A potential down side is that for popular accounts with many followers the number of capabilities ids (one for each follower on the receiving server) on a post sent to the shared inbox could be large. However, in terms of bandwidth it may still not be very significant compared to heavyweight websites containing a lot of javascript.
## Some capabilities
*inbox:write* - follower can post anything to your inbox
*inbox:noreply* - follower can't reply to your posts
*inbox:nolike* - follower can't like your posts
*inbox:nopics* - follower can't post image links
*inbox:noannounce* - follower can't send repeats (announce activities) to your inbox
*inbox:cw* - follower can't post to your inbox unless they include a content warning
## Object capabilities adversaries
If **Eve** subsequently learns what the capabilities id is for **Alice** by somehow intercepting the traffic (eg. suppose she works for *Eveflare*) then she can't gain the capabilities of Alice due to the *scope* parameter against which the actors of incoming posts are checked.
**Eve** could create a post pretending to be from Alice's domain, but the http signature check would fail due to her not having Alice's keys.
The only scenarios in which Eve might triumph would be if she could also do DNS highjacking and:
* Bob isn't storing Alice's public key and looks it up repeatedly
* Alice and Bob's instances are foolishly configured to perform *blind key rotation* such that her being in the middle is indistinguishable from expected key changes
Even if Eve has an account on Alice's instance this won't help her very much unless she can get write access to the database.
Another scenario is that you grant capabilities to an account on a hostile instance.

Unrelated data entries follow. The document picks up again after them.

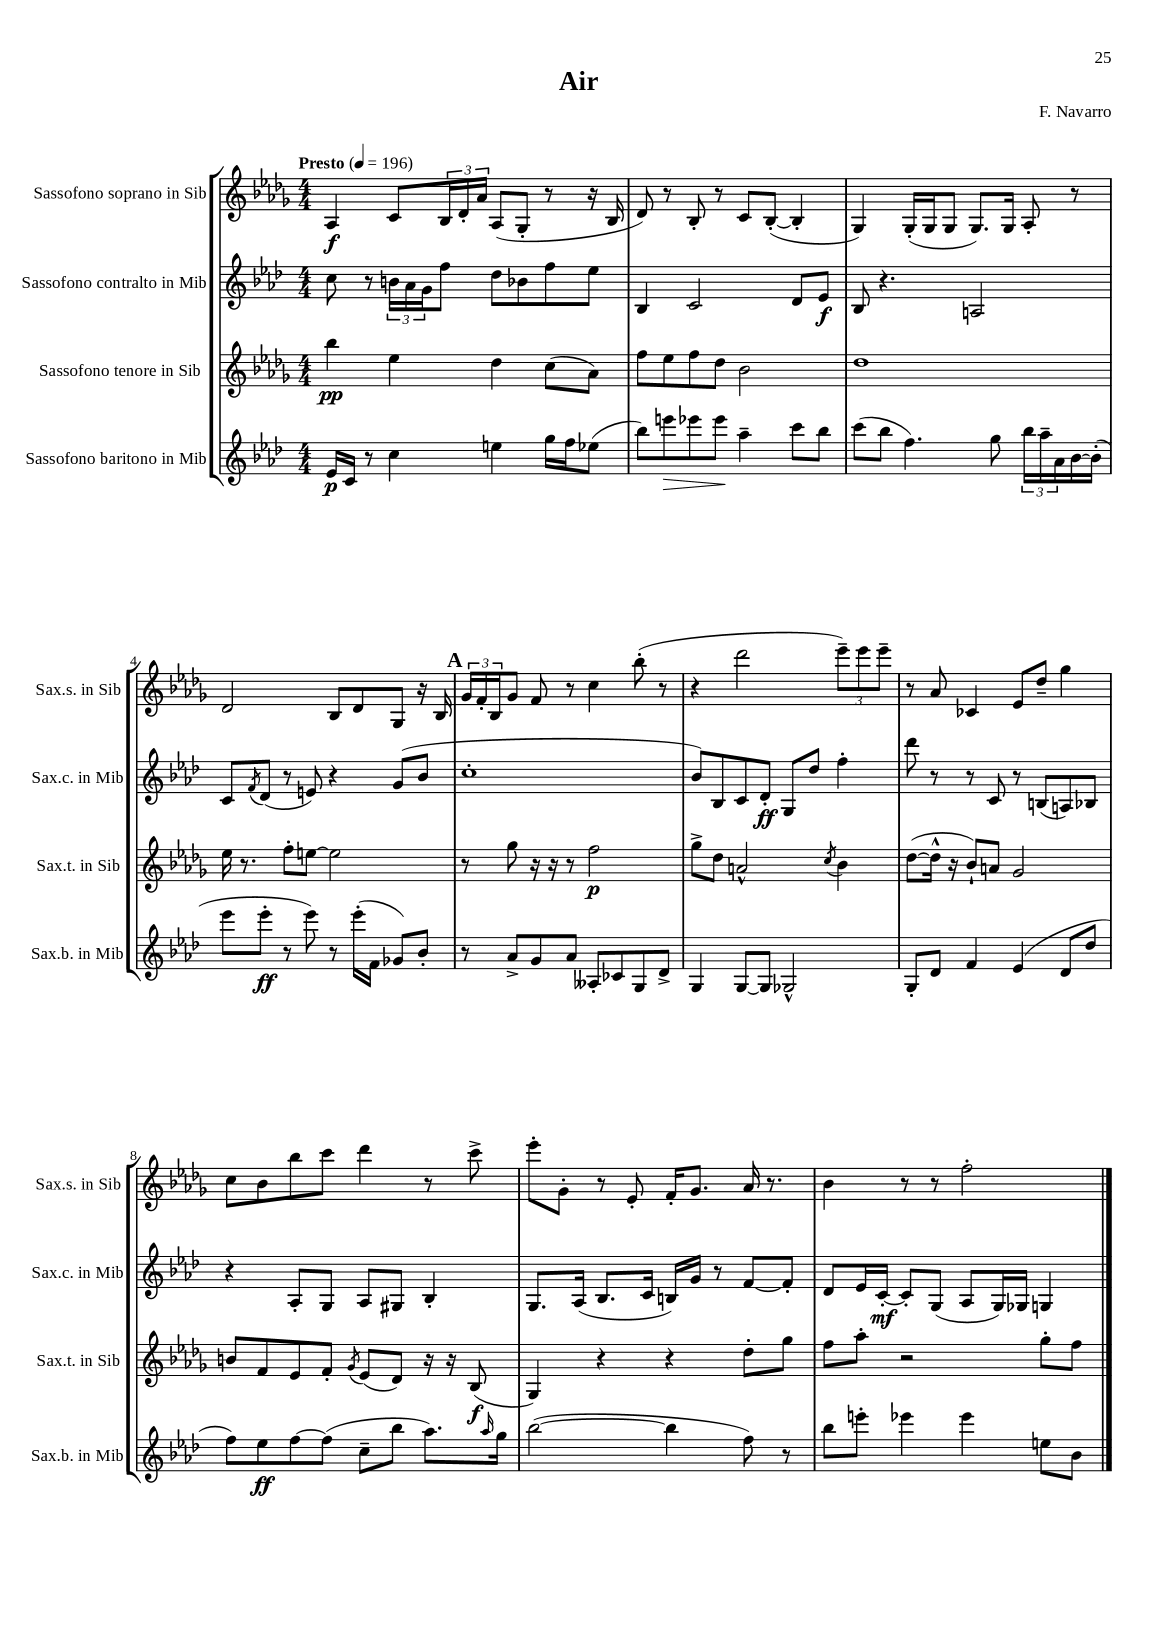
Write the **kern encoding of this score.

**kern	**kern	**kern	**kern
*staff4	*staff3	*staff2	*staff1
*clefG2	*clefG2	*clefG2	*clefG2
*k[b-e-a-d-]	*k[b-e-a-d-g-]	*k[b-e-a-d-]	*k[b-e-a-d-g-]
*M4/4	*M4/4	*M4/4	*M4/4
*MM196	*MM196	*MM196	*MM196
16e-	4bb-	8cc	4A-
16c	.	.	.
8r	.	8r	.
4cc	4ee-	24b	8c
.	.	24a-	.
.	.	24g	.
.	.	8ff	24B-
.	.	.	24d-'
.	.	.	24a-
4ee	4dd-	8dd-	(8A-
.	.	8b-	8G-'
16gg	(8cc	8ff	8r
16ff	.	.	.
(8ee-	8a-)	8ee-	16r
.	.	.	16B-
=	=	=	=
8bb-)	8ff	4B-	8d-)
8eee	8ee-	.	8r
8eee-	8ff	2c	8B-'
8eee-	8dd-	.	8r
4aa-~	2b-	.	8c
.	.	.	([8B-'
8ccc	.	8d-	4B-']
8bb-	.	8e-	.
=	=	=	=
(8ccc	1dd-	8B-	4G-)
8bb-	.	4.r	.
4.ff)	.	.	(16G-'
.	.	.	16G-
.	.	.	8G-
.	.	2A	8.G-)
8gg	.	.	.
.	.	.	16G-
24bb-	.	.	8A-'
24aa-~	.	.	.
24a-	.	.	.
[16b-	.	.	8r
(16b-']	.	.	.
=	=	=	=
8eee-	16ee-	8c	2d-
.	8.r	.	.
.	.	8qf	.
8eee-'	.	(8d-	.
8r	8ff'	8r	.
8eee-)	[8ee	8e)	.
8r	2ee]	4r	8B-
(16eee-'	.	.	8d-
16f	.	.	.
8g-)	.	(8g	8G-
8b-'	.	8b-	16r
.	.	.	16B-
=	=	=	=
8r	8r	1cc'	24g-
.	.	.	24f'
.	.	.	24B-
8a-^	8gg-	.	8g-
8g	16r	.	8f
.	16r	.	.
8a-	8r	.	8r
8A--'	2ff	.	4cc
8c-	.	.	.
8G	.	.	(8bb-'
8d-^	.	.	8r
=	=	=	=
4G	8gg-^	8b-)	4r
.	8dd-	8B-	.
[8G	2a^^	8c	2ddd-
8G]	.	8d-'	.
2G-^^	.	8G	.
.	.	8dd-	.
.	8qcc	.	.
.	4b-	4ff'	12eee-~)
.	.	.	12eee-
.	.	.	12eee-~
=	=	=	=
8G'	([8dd-	8ddd-	8r
8d-	16dd-^^]	8r	8a-
.	16r	.	.
4f	8b-`)	8r	4c-
.	8a	8c	.
(4e-	2g-	8r	8e-
.	.	(8B	8dd-~
8d-	.	8A)	4gg-
8dd-	.	8B-	.
=	=	=	=
8ff)	8b	4r	8cc
8ee-	8f	.	8b-
[8ff	8e-	8A-'	8bb-
(8ff]	8f'	8G	8ccc
.	8qg-	.	.
8cc~	(8e-	8A-	4ddd-
8bb-	8d-)	8G#	.
8.aa-)	16r	4B-'	8r
.	16r	.	.
.	(8B-	.	8ccc^
16qqaa-	.	.	.
16gg	.	.	.
=	=	=	=
([2bb-	4G-)	8.G	8eee-'
.	.	.	8g-'
.	.	(16A-	.
.	4r	8.B-	8r
.	.	.	8e-'
.	.	16c	.
4bb-]	4r	16B)	16f'
.	.	16g	8.g-
.	.	8r	.
8ff)	8dd-'	[8f	16a-
.	.	.	8.r
8r	8gg-	8f']	.
=	=	=	=
8bb-	8ff	8d-	4b-
8eee'	8aa-'	16e-	.
.	.	[16c'	.
4eee-	2r	8c']	8r
.	.	(8G	8r
4eee-	.	8A-	2ff'
.	.	16G)	.
.	.	16G-	.
8ee	8gg-'	4G	.
8b-	8ff	.	.
==	==	==	==
*-	*-	*-	*-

The hostile instance then shares the resulting token with all other accounts on it. Potentially those other accounts might be able to gain capabilities which they havn't been granted *but only if they also have identical signing keys*. Checking for public key duplication on the instance granting capabilities could mitigate this. At the point at which a capabilities request is made are there any other known accounts with the same public key? Since actors are public it would also be possible to automatically scan for the existence of instances with duplicated signing keys.